More than 213,000 jobs were created during the month of June, according to data released today by the U.S. Bureau of Labor Statistics, but some credit union economists are raising concerns about weak wage growth.

According to BLS, the U.S. civilian labor force grew by 601,000 in June, a 20 basis-point increase to 62.9 percent participation rate, resulting in an unemployment rate of 4.0 percent – a slight uptick from last month, but down from where it was one year ago (4.3 percent), noted Brian Turner, president and chief economist at Meridian Economics. Over that 12-month period, non-farm payrolls have increased by 2.4 million.

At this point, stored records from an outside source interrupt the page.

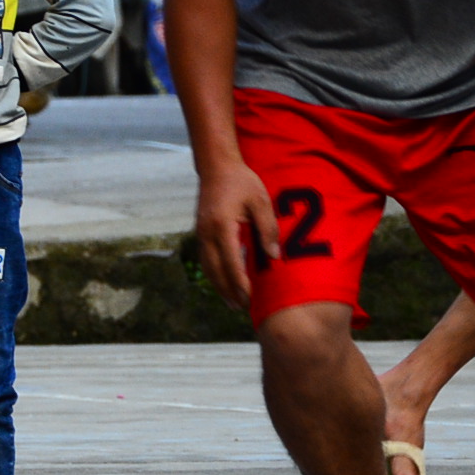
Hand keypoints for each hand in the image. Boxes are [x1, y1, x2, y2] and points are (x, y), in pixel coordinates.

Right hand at [192, 159, 279, 311]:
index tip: (249, 298)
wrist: (216, 167)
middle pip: (216, 270)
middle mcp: (207, 233)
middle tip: (243, 307)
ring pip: (208, 268)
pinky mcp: (201, 233)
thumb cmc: (241, 182)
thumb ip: (267, 228)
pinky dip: (214, 275)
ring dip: (219, 287)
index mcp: (221, 226)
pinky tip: (223, 283)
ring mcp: (201, 234)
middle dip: (229, 291)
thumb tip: (273, 255)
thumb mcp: (260, 201)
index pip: (230, 262)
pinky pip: (206, 260)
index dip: (239, 283)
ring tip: (233, 302)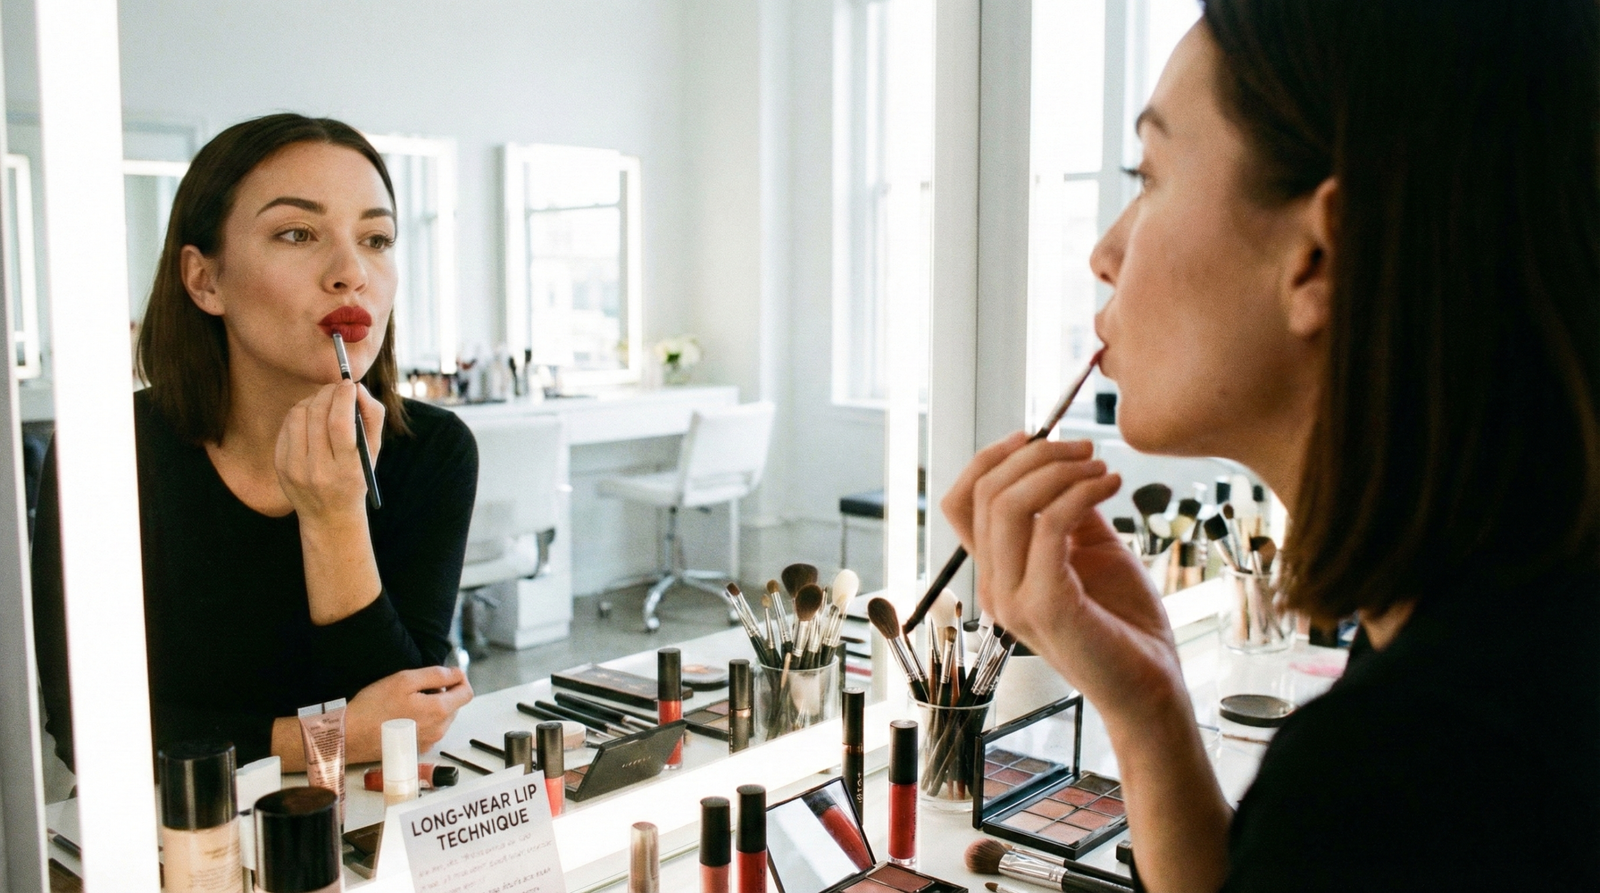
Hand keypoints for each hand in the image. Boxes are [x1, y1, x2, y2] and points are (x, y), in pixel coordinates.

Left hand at [274, 381, 384, 524]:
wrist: (329, 516)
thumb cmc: (356, 477)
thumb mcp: (372, 453)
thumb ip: (372, 417)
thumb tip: (356, 388)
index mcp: (346, 469)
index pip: (339, 423)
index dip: (343, 397)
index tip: (349, 384)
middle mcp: (318, 470)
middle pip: (317, 415)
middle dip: (329, 393)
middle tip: (338, 387)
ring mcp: (294, 469)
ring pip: (298, 415)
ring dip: (313, 400)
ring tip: (325, 401)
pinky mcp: (280, 465)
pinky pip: (287, 426)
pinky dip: (300, 413)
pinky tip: (311, 417)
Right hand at [345, 666, 473, 762]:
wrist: (350, 735)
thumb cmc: (374, 706)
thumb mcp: (405, 680)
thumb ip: (436, 675)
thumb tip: (457, 673)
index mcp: (439, 711)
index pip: (467, 693)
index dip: (459, 679)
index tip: (446, 673)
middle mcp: (438, 730)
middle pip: (455, 705)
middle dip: (444, 692)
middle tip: (418, 686)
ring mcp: (428, 742)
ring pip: (443, 718)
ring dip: (433, 706)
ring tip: (407, 701)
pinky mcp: (417, 749)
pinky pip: (430, 729)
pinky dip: (424, 719)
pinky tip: (403, 715)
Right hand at [943, 434, 1183, 731]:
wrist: (1150, 685)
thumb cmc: (1123, 621)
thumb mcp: (1091, 550)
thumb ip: (1067, 512)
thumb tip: (1063, 463)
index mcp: (996, 573)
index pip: (961, 502)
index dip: (991, 459)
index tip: (1036, 435)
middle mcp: (993, 587)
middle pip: (985, 494)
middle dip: (1036, 455)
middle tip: (1086, 449)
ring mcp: (1013, 599)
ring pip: (1007, 505)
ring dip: (1058, 471)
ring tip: (1101, 468)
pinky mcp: (1045, 606)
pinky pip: (1048, 527)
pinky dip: (1080, 494)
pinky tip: (1111, 487)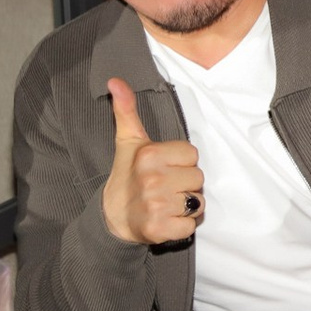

The number of long-term unemployed – those who have been jobless for 27 weeks or more – rose by 289,000 in June, but has sunk by about 237,000 from where it stood one year ago. The nation’s underemployment rate – which aggregates the unemployed with part-time workers desiring full-time jobs and those who have deferred their search over the past 60 days – stands at 7.8 percent, or about 12.6 million.

Curt Long, NAFCU
Curt Long, chief economist and vice president of research, NAFCU

While the jobless rate was technically up – a fact Curt Long, chief economist for the National Association of Federally-Insured Credit Unions attributed to improved labor force participation – the bigger concern for both Long and Turner is overall wage growth.

"Wage growth remains stuck below 3 percent, which will provide some reassurance to the Fed that inflationary pressures remain relatively muted," cautioned Long.

Similarly, Turner said that, along with “soft wage growth,” the jobs report still “remains positive” in the sense that “we still have some capacity to grow above-trend without triggering too much inflation worry.”

However, Turner added, that the modest wage growth “most likely” places less pressure on the Fed to feel like “they’re behind the curve.”

“While the sunny outlook led Fed officials last month to boost the number of interest-rate hikes they expect in 2018 to four from three, the threat of an increasing trade war threatens to sap economic momentum, and a shrinking pool of qualified workers may slow the pace of future employment gains,” warned Turner.